───── SUPPLIED MATERIAL
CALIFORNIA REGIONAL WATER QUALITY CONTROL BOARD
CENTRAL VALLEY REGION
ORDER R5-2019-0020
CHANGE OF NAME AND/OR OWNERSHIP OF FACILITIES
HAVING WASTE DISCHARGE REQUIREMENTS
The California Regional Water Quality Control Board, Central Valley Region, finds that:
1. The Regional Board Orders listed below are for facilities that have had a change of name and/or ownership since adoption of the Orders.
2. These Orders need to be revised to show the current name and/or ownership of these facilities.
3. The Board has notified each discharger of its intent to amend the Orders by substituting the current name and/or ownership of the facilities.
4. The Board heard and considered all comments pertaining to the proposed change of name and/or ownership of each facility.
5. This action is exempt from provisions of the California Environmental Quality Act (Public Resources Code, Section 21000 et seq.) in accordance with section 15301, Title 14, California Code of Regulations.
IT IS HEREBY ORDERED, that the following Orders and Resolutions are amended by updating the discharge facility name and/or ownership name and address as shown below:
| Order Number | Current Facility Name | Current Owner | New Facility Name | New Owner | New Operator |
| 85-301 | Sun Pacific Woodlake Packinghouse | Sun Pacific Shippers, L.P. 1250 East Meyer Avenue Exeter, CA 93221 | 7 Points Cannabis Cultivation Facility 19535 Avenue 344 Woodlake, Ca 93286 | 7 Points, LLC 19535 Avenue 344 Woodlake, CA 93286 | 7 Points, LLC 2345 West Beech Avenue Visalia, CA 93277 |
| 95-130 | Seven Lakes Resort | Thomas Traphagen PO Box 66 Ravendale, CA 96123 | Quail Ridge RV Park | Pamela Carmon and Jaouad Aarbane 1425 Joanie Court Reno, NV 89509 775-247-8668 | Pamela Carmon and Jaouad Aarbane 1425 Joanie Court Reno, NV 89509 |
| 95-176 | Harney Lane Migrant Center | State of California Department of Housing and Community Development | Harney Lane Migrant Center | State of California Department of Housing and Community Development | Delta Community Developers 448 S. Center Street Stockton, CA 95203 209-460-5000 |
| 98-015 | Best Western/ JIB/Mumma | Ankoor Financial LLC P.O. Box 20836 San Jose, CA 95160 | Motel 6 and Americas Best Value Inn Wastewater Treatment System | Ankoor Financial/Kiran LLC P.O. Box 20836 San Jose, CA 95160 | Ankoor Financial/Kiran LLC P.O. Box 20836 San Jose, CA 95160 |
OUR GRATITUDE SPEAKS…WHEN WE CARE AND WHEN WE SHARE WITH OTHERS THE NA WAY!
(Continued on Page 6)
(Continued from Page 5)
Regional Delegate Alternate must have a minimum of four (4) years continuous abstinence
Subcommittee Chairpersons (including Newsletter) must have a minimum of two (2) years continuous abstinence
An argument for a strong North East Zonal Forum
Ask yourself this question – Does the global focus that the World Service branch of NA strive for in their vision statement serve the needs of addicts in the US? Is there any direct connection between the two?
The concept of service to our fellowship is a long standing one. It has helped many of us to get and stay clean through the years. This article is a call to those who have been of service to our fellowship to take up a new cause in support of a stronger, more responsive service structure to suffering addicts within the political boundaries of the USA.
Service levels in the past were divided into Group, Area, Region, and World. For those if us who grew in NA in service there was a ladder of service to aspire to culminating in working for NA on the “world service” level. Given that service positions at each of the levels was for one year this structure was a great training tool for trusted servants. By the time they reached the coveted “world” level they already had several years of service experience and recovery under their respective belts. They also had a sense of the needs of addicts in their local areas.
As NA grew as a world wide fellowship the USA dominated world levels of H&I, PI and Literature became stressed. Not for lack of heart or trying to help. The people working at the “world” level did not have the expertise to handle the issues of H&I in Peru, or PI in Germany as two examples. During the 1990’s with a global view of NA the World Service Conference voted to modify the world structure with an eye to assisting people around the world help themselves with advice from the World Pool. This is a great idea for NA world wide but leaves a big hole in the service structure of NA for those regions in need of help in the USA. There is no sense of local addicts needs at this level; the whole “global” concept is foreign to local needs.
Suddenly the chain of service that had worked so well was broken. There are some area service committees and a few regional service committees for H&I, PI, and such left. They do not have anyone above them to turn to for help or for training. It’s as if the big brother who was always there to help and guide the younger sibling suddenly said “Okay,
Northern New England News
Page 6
──────────
───── SUPPLIED MATERIAL
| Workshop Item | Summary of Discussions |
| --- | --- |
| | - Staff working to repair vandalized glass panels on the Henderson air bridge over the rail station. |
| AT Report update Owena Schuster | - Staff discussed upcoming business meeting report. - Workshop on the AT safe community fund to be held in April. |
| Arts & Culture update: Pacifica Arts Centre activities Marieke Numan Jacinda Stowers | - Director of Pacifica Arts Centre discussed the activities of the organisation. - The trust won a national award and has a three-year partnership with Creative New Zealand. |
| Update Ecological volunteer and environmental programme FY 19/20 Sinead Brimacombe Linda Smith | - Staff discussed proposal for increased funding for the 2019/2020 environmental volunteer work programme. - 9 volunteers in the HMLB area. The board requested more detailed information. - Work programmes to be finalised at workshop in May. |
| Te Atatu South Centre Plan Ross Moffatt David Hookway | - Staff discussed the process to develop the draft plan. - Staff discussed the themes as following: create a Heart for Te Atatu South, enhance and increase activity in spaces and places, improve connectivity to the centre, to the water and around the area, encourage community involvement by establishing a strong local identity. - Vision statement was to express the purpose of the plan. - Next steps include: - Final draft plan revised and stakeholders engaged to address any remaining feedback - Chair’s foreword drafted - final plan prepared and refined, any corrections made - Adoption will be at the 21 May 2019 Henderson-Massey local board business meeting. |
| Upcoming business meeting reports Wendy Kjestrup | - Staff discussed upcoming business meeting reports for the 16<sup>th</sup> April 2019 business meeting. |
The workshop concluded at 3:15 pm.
──────────
───── SUPPLIED MATERIAL
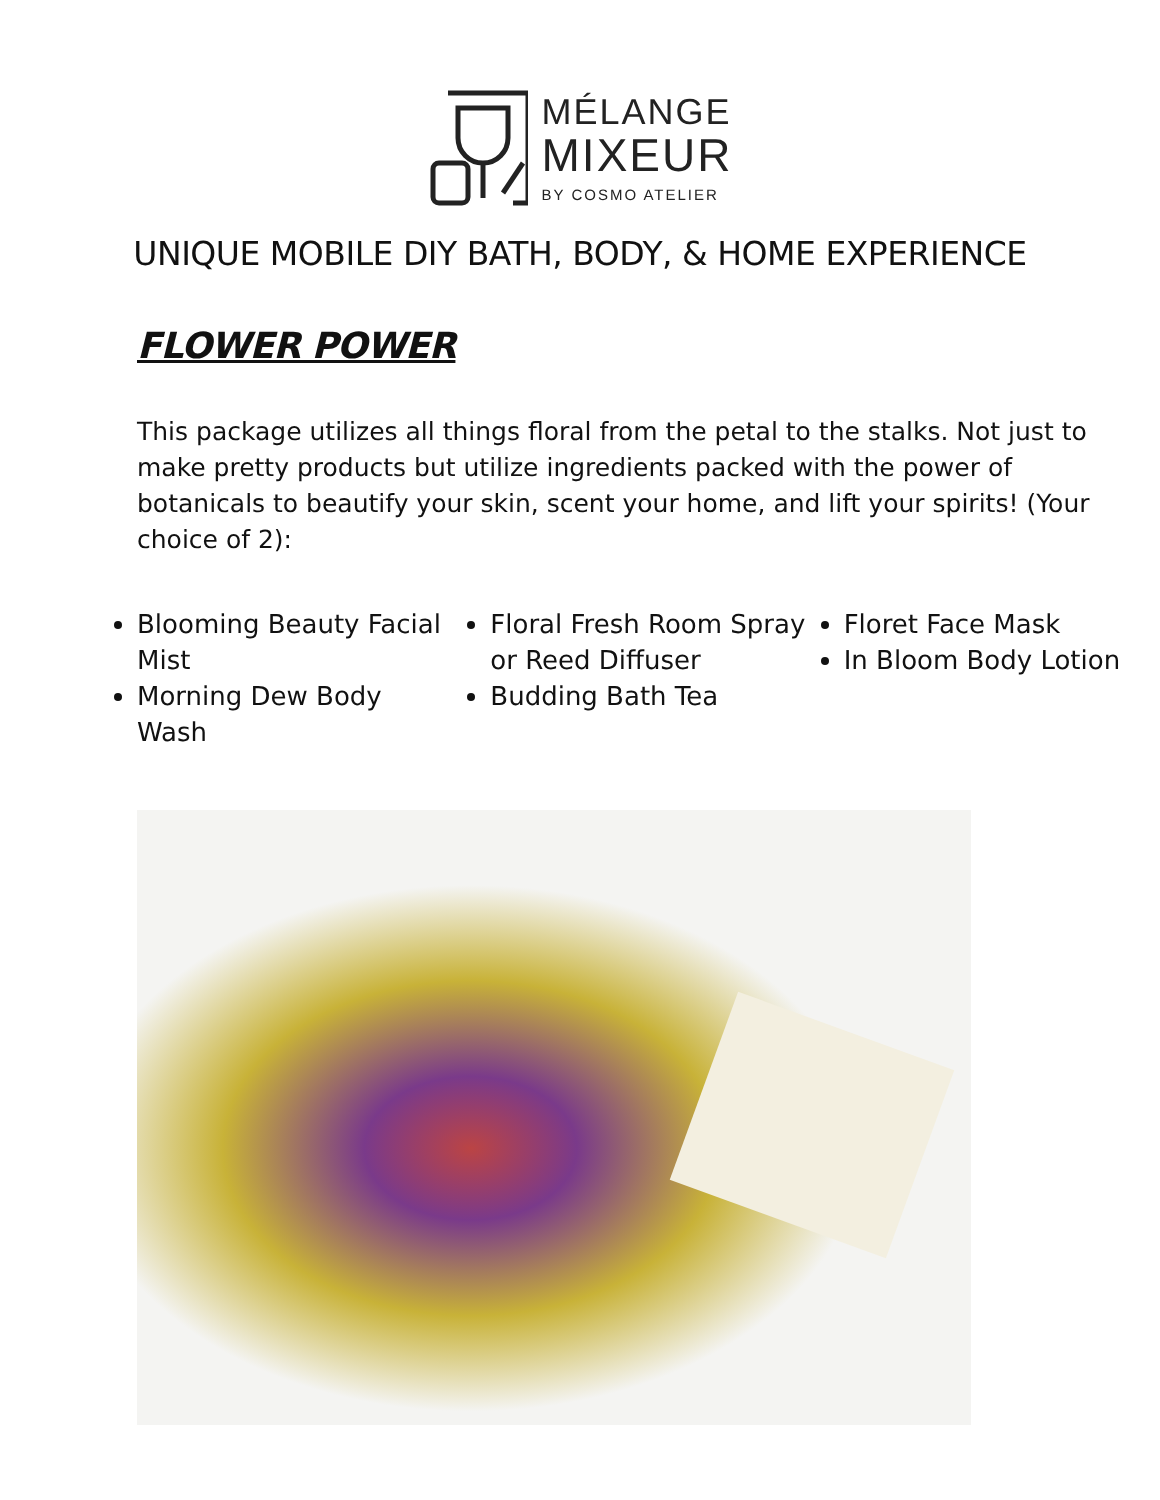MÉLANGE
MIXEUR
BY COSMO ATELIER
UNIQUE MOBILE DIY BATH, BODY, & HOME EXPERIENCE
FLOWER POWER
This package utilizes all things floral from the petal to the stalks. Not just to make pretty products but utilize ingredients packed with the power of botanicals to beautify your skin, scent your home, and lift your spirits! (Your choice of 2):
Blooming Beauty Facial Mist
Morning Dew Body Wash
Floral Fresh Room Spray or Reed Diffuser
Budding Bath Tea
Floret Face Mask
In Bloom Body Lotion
──────────
◆ TASK TO COMPLETE ◆
Above are the records; print exactly the lines from the line with "Budding Bath Tea" to the line with "In Bloom Body Lotion", including both, and nothing else.

◆ SOLUTION FOR THIS TASK ◆
Budding Bath Tea
Floret Face Mask
In Bloom Body Lotion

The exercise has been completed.